Job growth in the United States was falling more than expected as the US unemployment rate falls to 17 year lows at 3.9%. The decline came as some of the workers left the work force.
The U.S. Labor department released the highly anticipated nonfarm payrolls report on Friday. The official data showed that wages barely increased. This is likely to ease the market expectations of a faster than expected rise in inflation which could lead to a faster pace of rate hikes.
Data from BLS showed that for the month of April, the U.S. economy added 164k jobs during the month. The numbers for March, which was initially reported at 103k, was seen being revised to 135k. Combined, the data showed that it was still the smallest number of jobs created in the past six months following February’s increase of 324k.
The median estimates pointed to a 192k jobs being added on the month and forecasts showed that the unemployment rate would slip from 4.1% to 4.0% during April.
Hiring was seen to be moderately growing with the sluggish pace of job growth attributed to the cold weather both in March and April. The jobs report showed that there was an increase in the employers looking for workers, most notably in the manufacturing and construction sectors.
The U.S. unemployment rate fell from 4.1% to 3.9% in April. This was the lowest unemployment rate recorded since December 2000. The Federal Reserve forecast that unemployment rate would fall to 3.8% by the end of the year.
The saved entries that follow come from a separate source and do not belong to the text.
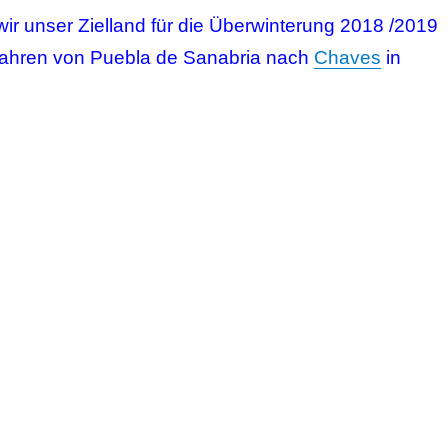
ir unser Zielland für die Überwinterung 2018 /2019
 fahren von Puebla de Sanabria nach
Chaves
in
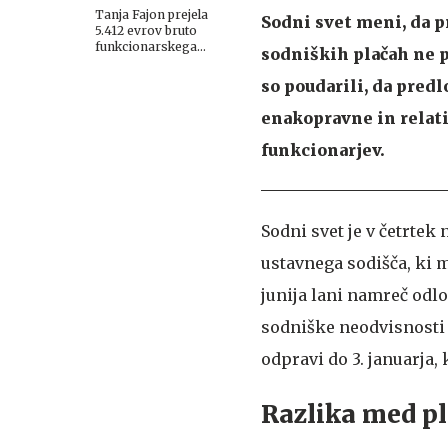
Tanja Fajon prejela
Sodni svet meni, da p
5.412 evrov bruto
funkcionarskega
sodniških plačah ne p
nadomestila
so poudarili, da predl
enakopravne in relati
funkcionarjev.
Sodni svet je v četrtek
ustavnega sodišča, ki 
junija lani namreč odl
sodniške neodvisnosti i
odpravi do 3. januarja, 
Razlika med pl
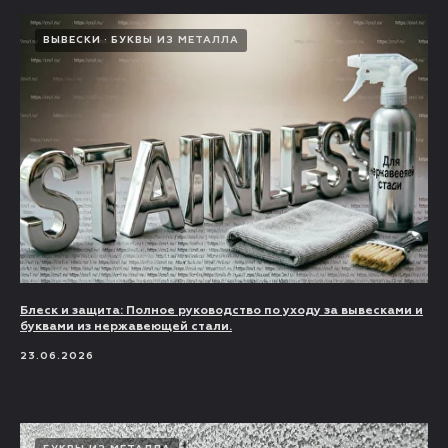
ВЫВЕСКИ
БУКВЫ ИЗ МЕТАЛЛА
Блеск и защита: Полное руководство по уходу за вывесками и
буквами из нержавеющей стали.
23.06.2026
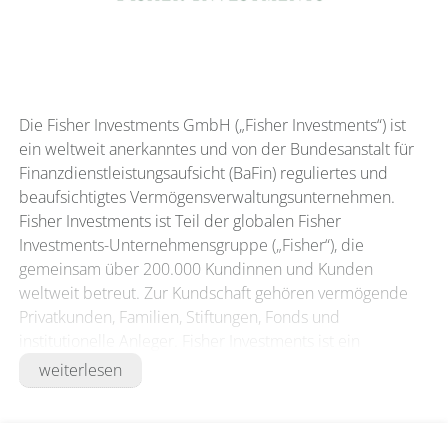
Die Fisher Investments GmbH („Fisher Investments“) ist
ein weltweit anerkanntes und von der Bundesanstalt für
Finanzdienstleistungsaufsicht (BaFin) reguliertes und
beaufsichtigtes Vermögensverwaltungsunternehmen.
Fisher Investments ist Teil der globalen Fisher
Investments-Unternehmensgruppe („Fisher“), die
gemeinsam über 200.000 Kundinnen und Kunden
weltweit betreut. Zur Kundschaft gehören vermögende
Privatkunden, Familien, Stiftungen, Fonds und
institutionelle Anleger. Fisher Investments ist ein
langjähriges Mitglied des Verbands unabhängiger
weiterlesen
Vermögensverwalter („VuV“).
Fisher Investments bietet Vermögensverwaltung in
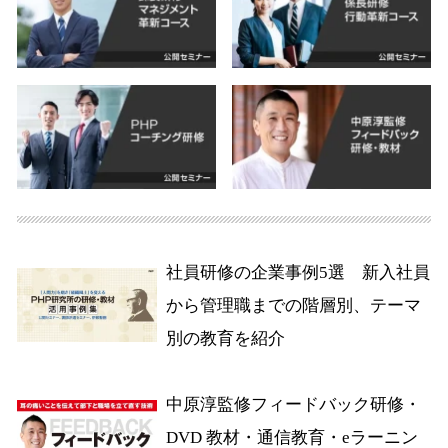
社員研修の企業事例5選 新入社員
から管理職までの階層別、テーマ
別の教育を紹介
中原淳監修フィードバック研修・
DVD 教材・通信教育・eラーニン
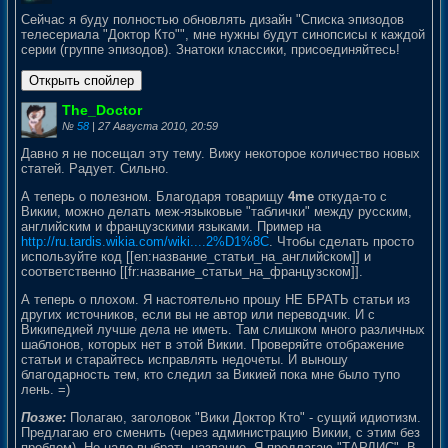
Сейчас я буду полностью обновлять дизайн "Списка эпизодов
телесериала "Доктор Кто"", мне нужны будут синопсисы к каждой
серии (группе эпизодов). Знатоки классики, присоединяйтесь!
The_Doctor
№
58
| 27 Августа 2010, 20:59
Давно я не посещал эту тему. Вижу некоторое количество новых
статей. Радует. Сильно.
А теперь о полезном. Благодаря товарищу
4me
откуда-то с
Викии, можно делать меж-языковые "таблички" между русским,
английским и французскими языками. Пример на
http://ru.tardis.wikia.com/wiki....2%D1%8C
. Чтобы сделать просто
используйте код [[en:название_статьи_на_английском]] и
соответственно [[fr:название_статьи_на_французском]].
А теперь о плохом. Я настоятельно прошу НЕ БРАТЬ статьи из
других источников, если вы не автор или переводчик. И с
Википедией лучше дела не иметь. Там слишком много различных
шаблонов, которых нет в этой Викии. Проверяйте отображение
статьи и старайтесь исправлять недочеты. И выношу
благодарность тем, кто следил за Викией пока мне было тупо
лень. =)
Позже:
Полагаю, заголовок "Вики Доктор Кто" - сущий идиотизм.
Предлагаю его сменить (через администрацию Викии, с этим без
проблем). Но надо выбрать название. Я предлагаю "ТАРДИС". В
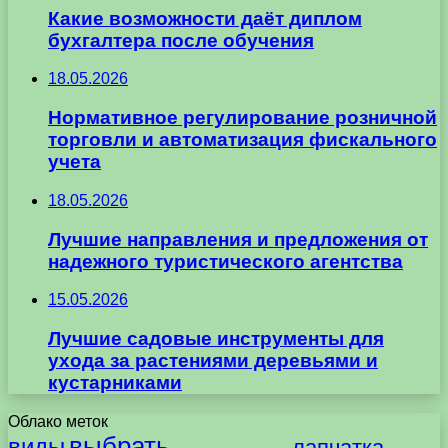
Какие возможности даёт диплом
бухгалтера после обучения
18.05.2026
Нормативное регулирование розничной
торговли и автоматизация фискального
учета
18.05.2026
Лучшие направления и предложения от
надежного туристического агентства
15.05.2026
Лучшие садовые инструменты для
ухода за растениями деревьями и
кустарниками
Облако меток
выбрать
виды
лапчатка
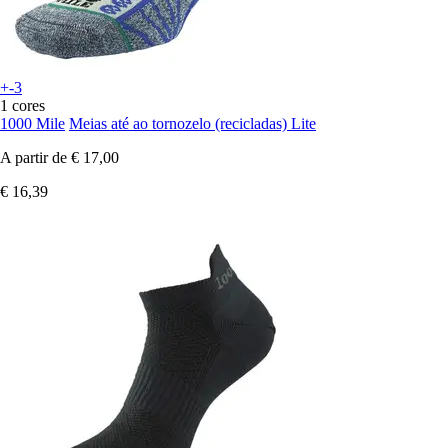
+-3
1 cores
1000 Mile
Meias até ao tornozelo (recicladas) Lite
A partir de
€ 17,00
€ 16,39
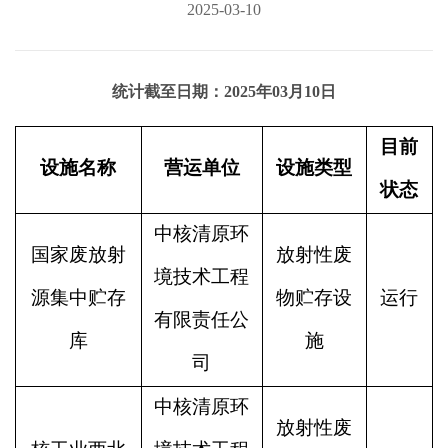
2025-03-10
统计截至日期：2025年03月10日
目前
设施名称
营运单位
设施类型
状态
中核清原环
国家废放射
放射性废
境技术工程
源集中贮存
物贮存设
运行
有限责任公
库
施
司
中核清原环
放射性废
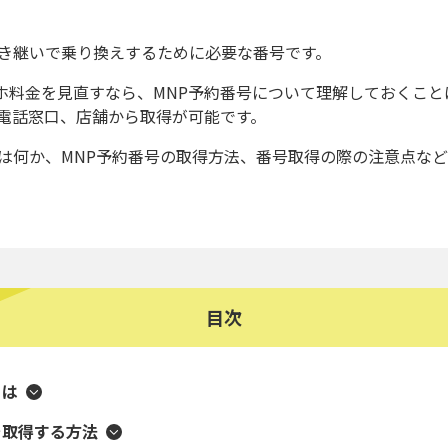
引き継いで乗り換えするために必要な番号です。
ホ料金を見直すなら、MNP予約番号について理解しておくこと
、電話窓口、店舗から取得が可能です。
とは何か、MNP予約番号の取得方法、番号取得の際の注意点な
目次
とは
を取得する方法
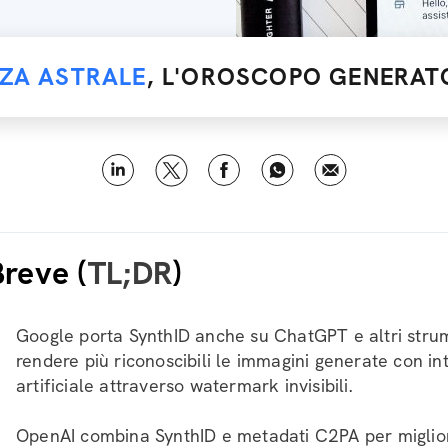
NZA ASTRALE
, L'OROSCOPO GENERATO
Breve (
TL;DR
)
Google porta SynthID anche su ChatGPT e altri stru
rendere più riconoscibili le immagini generate con in
artificiale attraverso watermark invisibili.
OpenAI combina SynthID e metadati C2PA per miglio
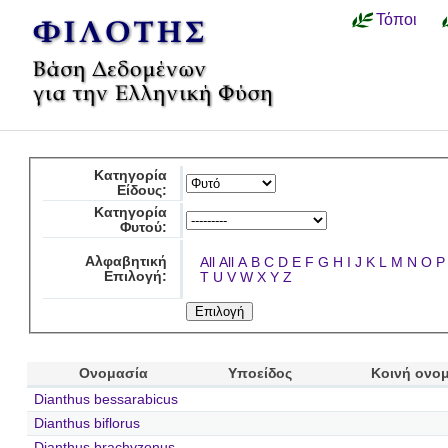
Τόποι
Κατηγορία
Είδους:
Κατηγορία
Φυτού:
Αλφαβητική
All
All
A
B
C
D
E
F
G
H
I
J
K
L
M
N
O
P
Επιλογή:
T
U
V
W
X
Y
Z
Ονομασία
Υποείδος
Κοινή ονο
Dianthus bessarabicus
Dianthus biflorus
Dianthus brachyzonus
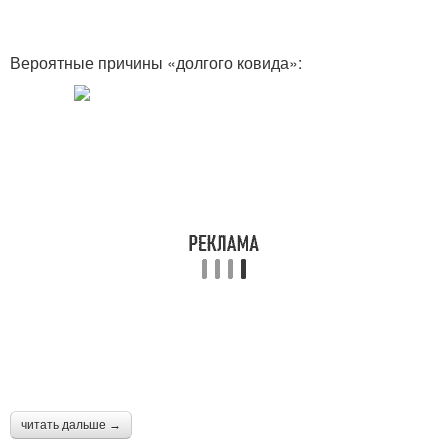
Вероятные причины «долгого ковида»:
читать дальше →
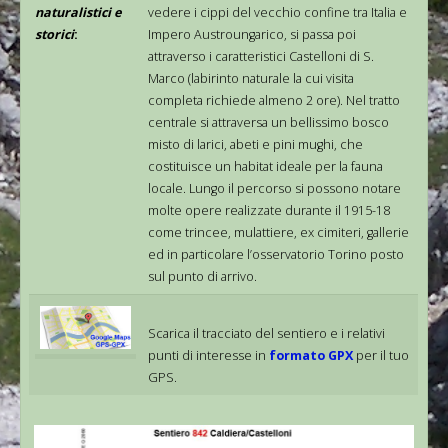
naturalistici e
vedere i cippi del vecchio confine tra Italia e
storici
:
Impero Austroungarico, si passa poi
attraverso i caratteristici Castelloni di S.
Marco (labirinto naturale la cui visita
completa richiede almeno 2 ore). Nel tratto
centrale si attraversa un bellissimo bosco
misto di larici, abeti e pini mughi, che
costituisce un habitat ideale per la fauna
locale. Lungo il percorso si possono notare
molte opere realizzate durante il 1915-18
come trincee, mulattiere, ex cimiteri, gallerie
ed in particolare l’osservatorio Torino posto
sul punto di arrivo.
Scarica il tracciato del sentiero e i relativi
punti di interesse in
formato GPX
per il tuo
GPS.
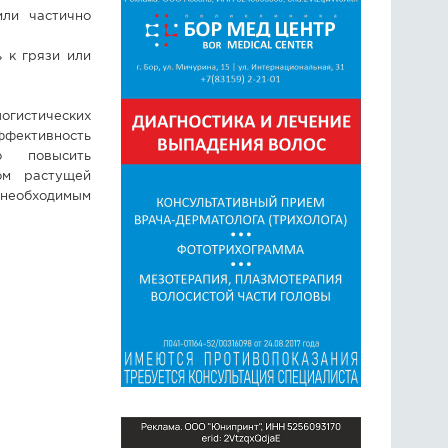
или частично
 к грязи или
огистических
ффективность
о повысить
ом растущей
 необходимым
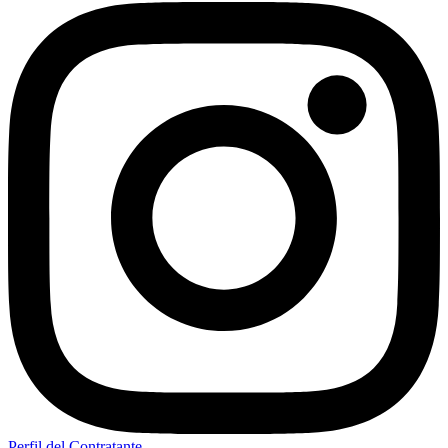
Perfil del Contratante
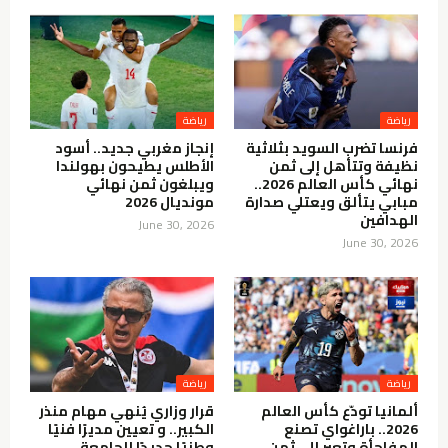
رياضة
رياضة
فرنسا تضرب السويد بثلاثية
إنجاز مغربي جديد.. أسود
نظيفة وتتأهل إلى ثمن
الأطلس يطيحون بهولندا
نهائي كأس العالم 2026..
ويبلغون ثمن نهائي
مبابي يتألق ويعتلي صدارة
مونديال 2026
الهدافين
June 30, 2026
June 30, 2026
رياضة
رياضة
ألمانيا تودّع كأس العالم
قرار وزاري يُنهي مهام منذر
2026.. باراغواي تصنع
الكبير.. و تعيين مديرًا فنيًا
المفاجأة وتعبر إلى ثمن
وطنيًا جديدًا للجامعة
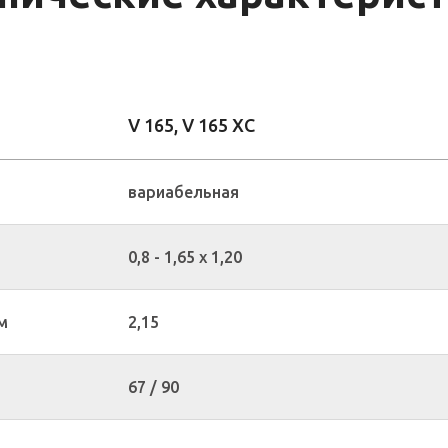
V 165, V 165 XC
вариабельная
0,8 - 1,65 x 1,20
м
2,15
67 / 90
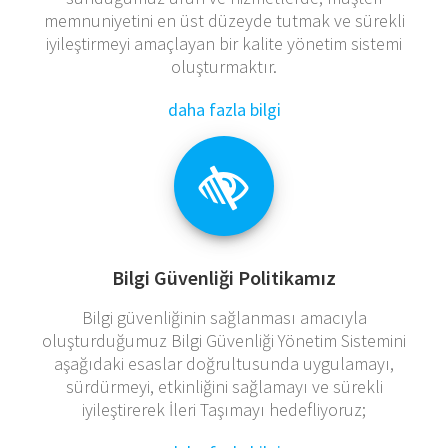
memnuniyetini en üst düzeyde tutma​​k ve sürekli
iyileştirmeyi amaçlayan bir kalite yönetim sistemi
oluşturmaktır.
daha fazla bilgi
Bilgi Güvenliği Politikamız
Bilgi güvenliğinin sağlanması amacıyla
oluşturduğumuz Bilgi Güvenliği Yönetim Sistemini
aşağıdaki esaslar doğrultusunda uygulamayı,
sürdürmeyi, etkinliğini sağlamayı ve sürekli
iyileştirerek İleri Taşımayı hedefliyoruz;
The decline in the unemployment rate however came as 236k workers left the labor market. The labor force participation rate which measures the proportion of working age Americans who have a job or looking for one was seen falling to 62.8% in April compared to 62.9% in March.
Average earnings were seen rising by just four cents or 0.1% on the month. This comes following a 0.2% increase in March. On an annual basis, the average hourly earnings was at 2.6%.
The average hourly earnings showed that wage inflation grew only slightly but other measures remained robust. The employment cost index which is seen as a measure of labor market slack was seen rising strongly in the first quarter with wages rising at the fastest pace in nearly 11 years.
Recent data showed that the Fed’s preferred gauge of inflation, the core PCE price indeed was 1.9% on a year over year basis in March. This was after the index rose to 1.6% the month before. The weaker pace of wage growth suggests that inflation pressures are likely to ease, which falls in line with the current narrative of the markets expecting to see three rate hikes this year.
Among the sectors that contributed to the job growth, the construction sector was seen adding 17k jobs during the month. This came after the sector reported a decline in March. Manufacturing sector was seen adding 24,000 jobs while the retail sales added 1,800 jobs during the period. Government payrolls declined by 4000 in April and this was attributed to a decline in the employment in the education sector. Leisure and hospitality industry added 18,000 jobs during the month.
The U.S. economy is expected to add an average of 120k jobs every month to keep up with the growth in the working age population. Other measures of employment, namely the underemployment rate which measures the number of people unable to find work or working part-time fell to 7.8% in April. This was better than the March print of 8.0%.